[Start]
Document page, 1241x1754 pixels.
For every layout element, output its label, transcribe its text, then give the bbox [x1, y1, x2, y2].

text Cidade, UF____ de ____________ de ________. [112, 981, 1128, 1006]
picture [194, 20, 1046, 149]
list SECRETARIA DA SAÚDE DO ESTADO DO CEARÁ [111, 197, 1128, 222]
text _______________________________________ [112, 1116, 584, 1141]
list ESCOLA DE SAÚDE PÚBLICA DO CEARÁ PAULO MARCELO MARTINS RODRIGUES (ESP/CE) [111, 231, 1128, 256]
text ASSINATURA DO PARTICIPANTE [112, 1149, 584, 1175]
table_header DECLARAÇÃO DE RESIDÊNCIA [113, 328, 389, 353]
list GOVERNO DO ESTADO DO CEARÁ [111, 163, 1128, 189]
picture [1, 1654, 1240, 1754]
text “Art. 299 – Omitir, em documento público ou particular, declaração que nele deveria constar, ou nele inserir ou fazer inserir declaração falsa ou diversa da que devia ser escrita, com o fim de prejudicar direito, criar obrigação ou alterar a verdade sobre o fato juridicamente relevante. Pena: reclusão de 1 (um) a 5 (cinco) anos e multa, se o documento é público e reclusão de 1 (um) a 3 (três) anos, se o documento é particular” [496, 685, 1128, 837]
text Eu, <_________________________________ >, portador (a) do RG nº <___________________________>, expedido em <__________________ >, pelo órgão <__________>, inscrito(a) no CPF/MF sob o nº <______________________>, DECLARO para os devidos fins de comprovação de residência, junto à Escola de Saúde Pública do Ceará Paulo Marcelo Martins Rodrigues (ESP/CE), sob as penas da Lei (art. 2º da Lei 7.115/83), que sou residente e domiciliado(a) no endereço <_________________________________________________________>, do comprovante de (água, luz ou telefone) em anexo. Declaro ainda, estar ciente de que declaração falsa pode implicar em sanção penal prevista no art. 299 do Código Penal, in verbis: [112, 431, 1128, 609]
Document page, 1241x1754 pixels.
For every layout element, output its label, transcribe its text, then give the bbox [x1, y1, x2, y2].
[End]
WRITTEN INSTRUCTION - Can you rewrite these lines with "layout element" renamed to "page element" wherever it appears, leaving everything else unchanged?

EXERCISE ANSWER -
Document page, 1241x1754 pixels.
For every page element, output its label, transcribe its text, then give the bbox [x1, y1, x2, y2].

text Cidade, UF____ de ____________ de ________. [112, 981, 1128, 1006]
picture [194, 20, 1046, 149]
list SECRETARIA DA SAÚDE DO ESTADO DO CEARÁ [111, 197, 1128, 222]
text _______________________________________ [112, 1116, 584, 1141]
list ESCOLA DE SAÚDE PÚBLICA DO CEARÁ PAULO MARCELO MARTINS RODRIGUES (ESP/CE) [111, 231, 1128, 256]
text ASSINATURA DO PARTICIPANTE [112, 1149, 584, 1175]
table_header DECLARAÇÃO DE RESIDÊNCIA [113, 328, 389, 353]
list GOVERNO DO ESTADO DO CEARÁ [111, 163, 1128, 189]
picture [1, 1654, 1240, 1754]
text “Art. 299 – Omitir, em documento público ou particular, declaração que nele deveria constar, ou nele inserir ou fazer inserir declaração falsa ou diversa da que devia ser escrita, com o fim de prejudicar direito, criar obrigação ou alterar a verdade sobre o fato juridicamente relevante. Pena: reclusão de 1 (um) a 5 (cinco) anos e multa, se o documento é público e reclusão de 1 (um) a 3 (três) anos, se o documento é particular” [496, 685, 1128, 837]
text Eu, <_________________________________ >, portador (a) do RG nº <___________________________>, expedido em <__________________ >, pelo órgão <__________>, inscrito(a) no CPF/MF sob o nº <______________________>, DECLARO para os devidos fins de comprovação de residência, junto à Escola de Saúde Pública do Ceará Paulo Marcelo Martins Rodrigues (ESP/CE), sob as penas da Lei (art. 2º da Lei 7.115/83), que sou residente e domiciliado(a) no endereço <_________________________________________________________>, do comprovante de (água, luz ou telefone) em anexo. Declaro ainda, estar ciente de que declaração falsa pode implicar em sanção penal prevista no art. 299 do Código Penal, in verbis: [112, 431, 1128, 609]
Document page, 1241x1754 pixels.
For every page element, output its label, transcribe its text, then give the bbox [x1, y1, x2, y2].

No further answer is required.